Randall Jarrell said, “It is terrible to be alive,” and “Man is born in chains and everywhere we see him dead.” These dire themes and others, such as loneliness and loss, resonate throughout his poetry. In 1965, at the age of 50, he attempted suicide and later that year was struck and killed by a car while walking along a highway—reopening the unavoidable question of suicide. It might have been that his self-protective poetry finally deserted him during a mid-life crisis, leaving him defenseless against the harshness of life as he saw it.
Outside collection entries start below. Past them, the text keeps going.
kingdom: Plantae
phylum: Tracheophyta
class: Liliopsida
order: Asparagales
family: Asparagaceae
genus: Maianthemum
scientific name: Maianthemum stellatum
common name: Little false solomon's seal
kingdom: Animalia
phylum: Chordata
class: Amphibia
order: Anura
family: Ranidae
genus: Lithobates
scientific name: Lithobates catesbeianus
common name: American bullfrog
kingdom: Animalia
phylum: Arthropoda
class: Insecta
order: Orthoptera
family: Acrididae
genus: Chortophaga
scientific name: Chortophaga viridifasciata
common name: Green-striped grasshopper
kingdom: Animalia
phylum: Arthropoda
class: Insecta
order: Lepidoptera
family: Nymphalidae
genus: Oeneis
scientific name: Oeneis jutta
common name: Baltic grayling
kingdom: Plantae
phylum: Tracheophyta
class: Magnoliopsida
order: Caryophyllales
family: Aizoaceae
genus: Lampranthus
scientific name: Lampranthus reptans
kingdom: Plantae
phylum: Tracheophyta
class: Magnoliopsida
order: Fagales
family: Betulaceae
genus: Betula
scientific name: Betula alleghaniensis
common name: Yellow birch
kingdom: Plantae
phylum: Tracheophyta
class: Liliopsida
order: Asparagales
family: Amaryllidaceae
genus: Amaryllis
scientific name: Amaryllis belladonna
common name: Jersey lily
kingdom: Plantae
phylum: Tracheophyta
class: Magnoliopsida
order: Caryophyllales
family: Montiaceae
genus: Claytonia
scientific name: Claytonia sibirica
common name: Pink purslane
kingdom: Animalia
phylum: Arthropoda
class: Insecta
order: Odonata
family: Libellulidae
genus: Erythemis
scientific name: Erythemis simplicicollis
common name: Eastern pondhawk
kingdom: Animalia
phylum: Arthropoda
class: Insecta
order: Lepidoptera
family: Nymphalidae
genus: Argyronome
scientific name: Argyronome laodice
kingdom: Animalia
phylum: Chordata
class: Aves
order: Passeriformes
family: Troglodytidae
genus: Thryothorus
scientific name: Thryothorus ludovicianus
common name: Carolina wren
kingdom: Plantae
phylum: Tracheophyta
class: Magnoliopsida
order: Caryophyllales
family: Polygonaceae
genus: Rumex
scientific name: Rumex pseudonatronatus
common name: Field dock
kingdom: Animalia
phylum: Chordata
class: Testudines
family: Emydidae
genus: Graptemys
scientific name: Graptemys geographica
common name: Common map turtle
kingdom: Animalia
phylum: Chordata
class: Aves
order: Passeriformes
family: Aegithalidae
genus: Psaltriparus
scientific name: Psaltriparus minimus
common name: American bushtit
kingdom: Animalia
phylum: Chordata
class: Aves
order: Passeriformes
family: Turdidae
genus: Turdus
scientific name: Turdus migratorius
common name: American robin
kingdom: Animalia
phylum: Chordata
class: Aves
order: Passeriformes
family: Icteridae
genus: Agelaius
In his own words, “I don’t know whether you’d guess it, but I have an even, cheerful, and optimistic disposition: what I write is therapeutically the opposite.” His dear friend Elizabeth Bishop said, “I like to think of him as I saw him once after we had gone swimming together on Cape Cod; wearing only bathing trunks and a very queer straw cap…seated on the crest of a high sand dune, writing in a notebook. It was a bright and dazzling day. Randall looked small and rather delicate, but bright and dazzling too.”

--From Poetry Speaks


Peter Sacks on Randall Jarrell

Much of [Jarrell’s] poetry searches desperately for some egress from the prison of exclusively personal experience and identity—via the use of personae, fairy tales, Chekhovian significant detail, translation, or by the way of crying out for the kind of violent but passive metamorphosis (“change me, change me!”) that does not require a greater strength or effort of will….at best, Jarrell’s intuitive sympathies and his sad, almost fixated love for the fugitive sweetness of life and for the marred innocence of dream, yield poems of stubborn fidelity to imaginary or lost worlds evoked with a crystalline grace.